International Labour Office. (1998). Technical and ethical guidelines for workers' health surveillance (OSH n72). Geneva, Switzerland: ILO.

Sagoe-Moses, C., Pearson, R. D., Perry, J., & Jagger, J. (2001). Risks to health care workers in developing countries. The New England Journal of Medicine, 345(7), 538-541.

Tereskerz PM, Jagger J. (1997) Occupationally acquired HIV: the vulnerability of health care workers under workers' compensation laws. Am J Public Health, 87:1558-1562

Supported by Existing Guidelines:

ILO/WHO guidelines on health services and HIV/AIDS, 2005- 71 "in accordance with national law and practice:"
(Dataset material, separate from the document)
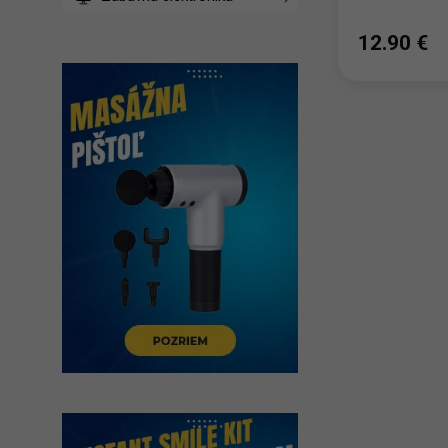
12.90 ‎€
  • 71. In accordance with national law and practice, health-care workers employed by both the public and the private sectors should be covered by sick pay, an insurance, and social security and/or workers' compensation scheme providing coverage at least equivalent to that enjoyed by workers in other sectors. Health-care workers living with HIV/AIDS should not be discriminated against in terms of access to welfare and other statutory benefits. At the same time, adjustments may be needed to respond to the way the disease develops, for example by extending sick leave and, if necessary, coverage for other benefits. If existing provisions or schemes need adjustment to take into account the special requirements of HIV-related illness, this should be the subject of negotiation between management and the union or the workers' representatives.
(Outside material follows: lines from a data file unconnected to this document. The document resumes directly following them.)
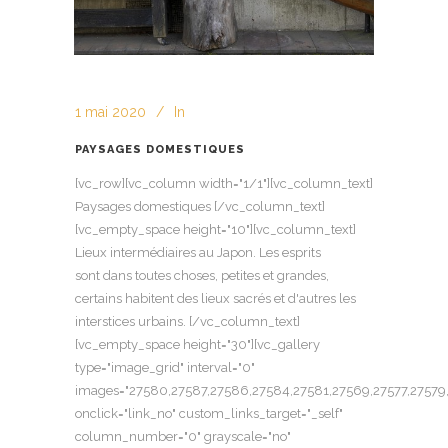
1 mai 2020
In
PAYSAGES DOMESTIQUES
[vc_row][vc_column width="1/1"][vc_column_text]
Paysages domestiques [/vc_column_text]
[vc_empty_space height="10"][vc_column_text]
Lieux intermédiaires au Japon. Les esprits
sont dans toutes choses, petites et grandes,
certains habitent des lieux sacrés et d'autres les
interstices urbains. [/vc_column_text]
[vc_empty_space height="30"][vc_gallery
type="image_grid" interval="0"
images="27580,27587,27586,27584,27581,27569,27577,27579,
onclick="link_no" custom_links_target="_self"
column_number="0" grayscale="no"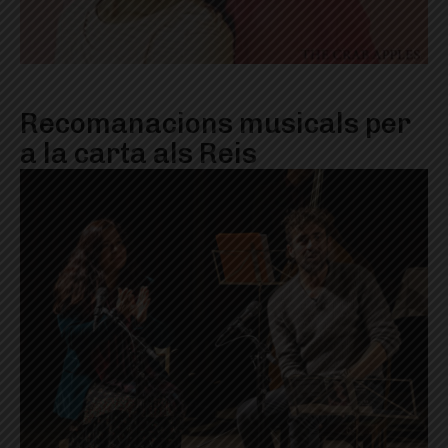
Recomanacions musicals per
a la carta als Reis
ILO/WHO PEP guidelines, 2008:

  • Social security systems and occupational health schemes should provide benefits for workers who have contracted HIV infection at work similar to those received by workers for other industrial injuries, diseases, or illnesses. The same principles should apply to managing compensation for occupational exposure to blood and body fluids or tissues as to any industrial accident.
  • In the absence of national compensation guidelines, individual employers may be able to develop their own compensation package using ILO's Convention 121 as a basis. However, employers should bear in mind that the mechanism for providing worker compensation needs to be consistent with national occupational health and safety regulations. Governments, employers and workers' organizations are responsible for ensuring that all the necessary steps are taken to make compensation available for workers who contract HIV in the workplace.